INPUT MATERIAL:
□ □ □ □ □ □ □

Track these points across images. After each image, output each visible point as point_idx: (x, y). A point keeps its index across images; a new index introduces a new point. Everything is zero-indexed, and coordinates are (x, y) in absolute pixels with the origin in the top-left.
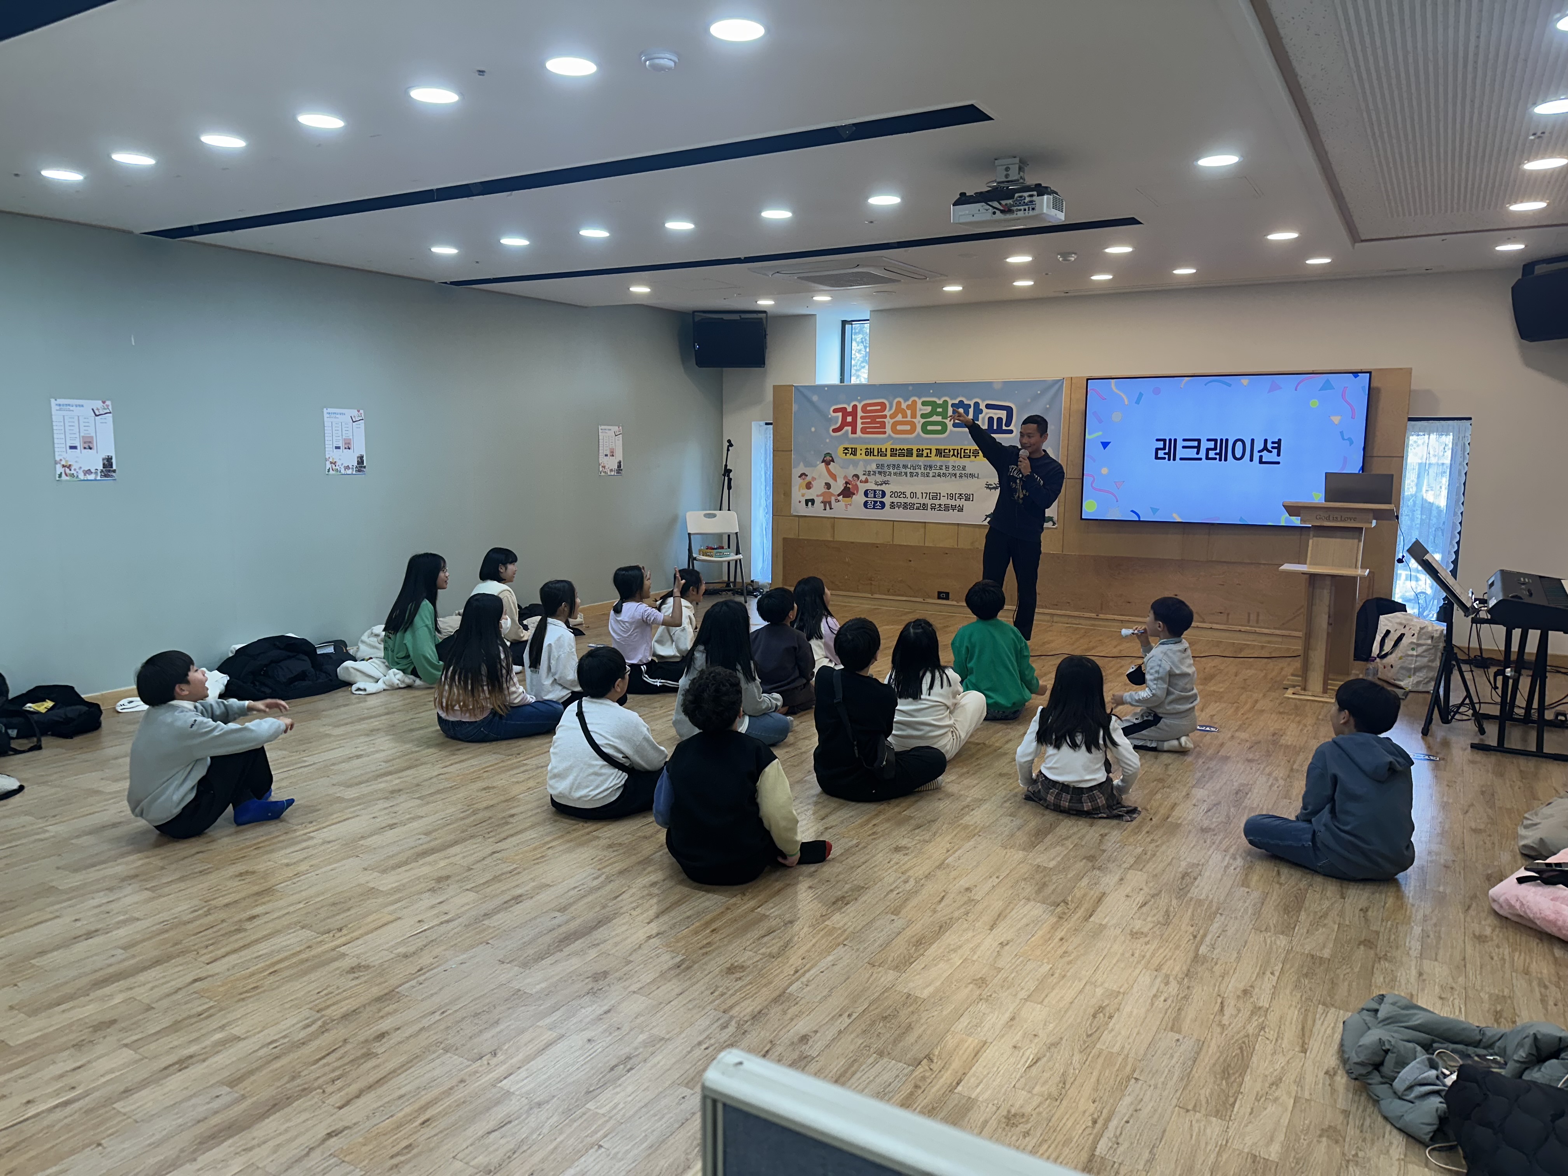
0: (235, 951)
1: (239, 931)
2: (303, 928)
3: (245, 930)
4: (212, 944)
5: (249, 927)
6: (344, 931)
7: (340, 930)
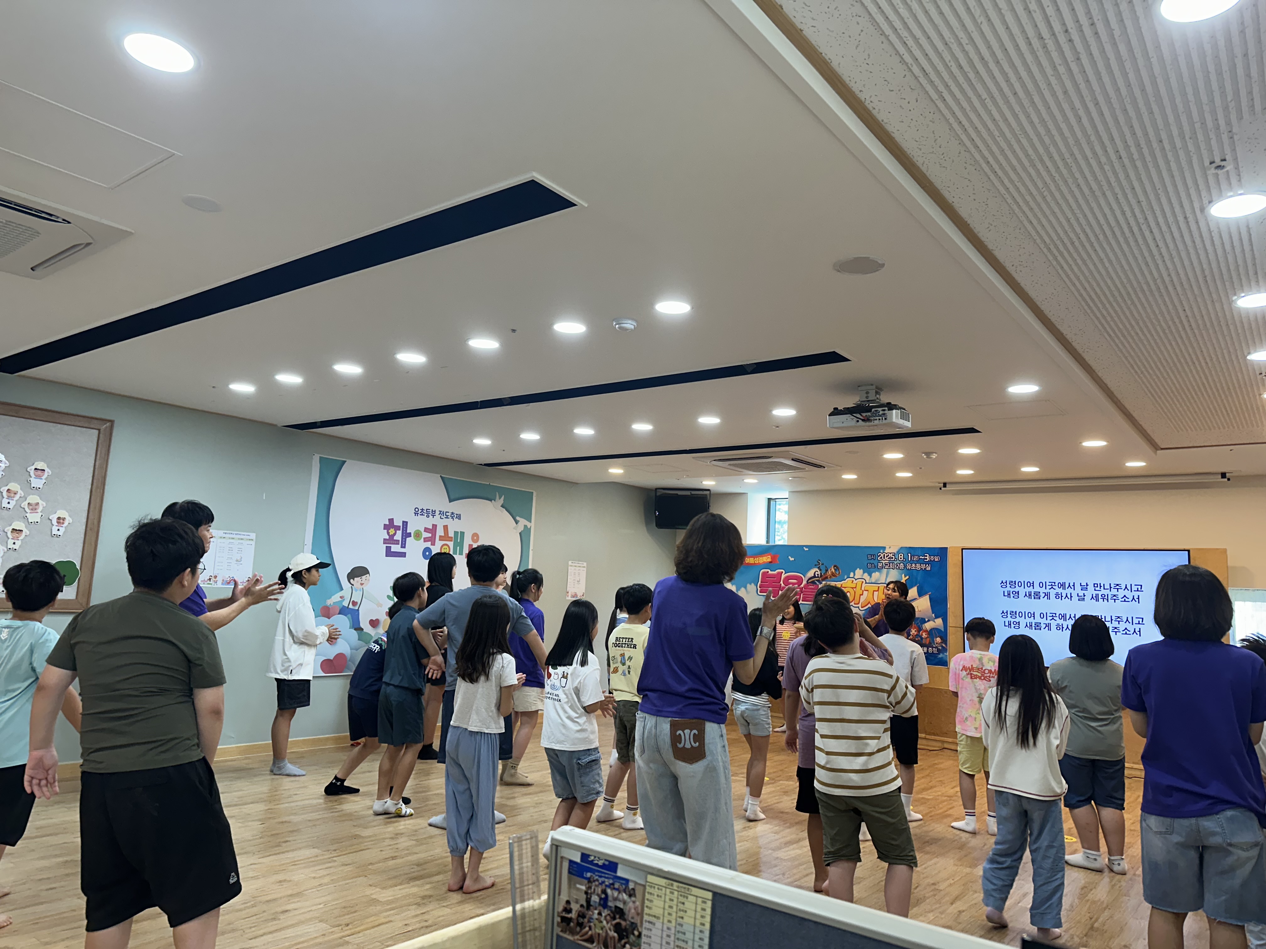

□ □ □ □ □ □ □

TASK BRIEF: Turn each line of the material above into an entry in a numbered list, skipping any blank lines and leaving the pictures out.

RESULT BELOW:
1. Track these points across images. After each image, output each visible point as point_idx: (x, y). A point keeps its index across images; a new index introduces a new point. Everything is zero-indexed, and coordinates are (x, y) in absolute pixels with the origin in the top-left.
2. 0: (235, 951)
3. 1: (239, 931)
4. 2: (303, 928)
5. 3: (245, 930)
6. 4: (212, 944)
7. 5: (249, 927)
8. 6: (344, 931)
9. 7: (340, 930)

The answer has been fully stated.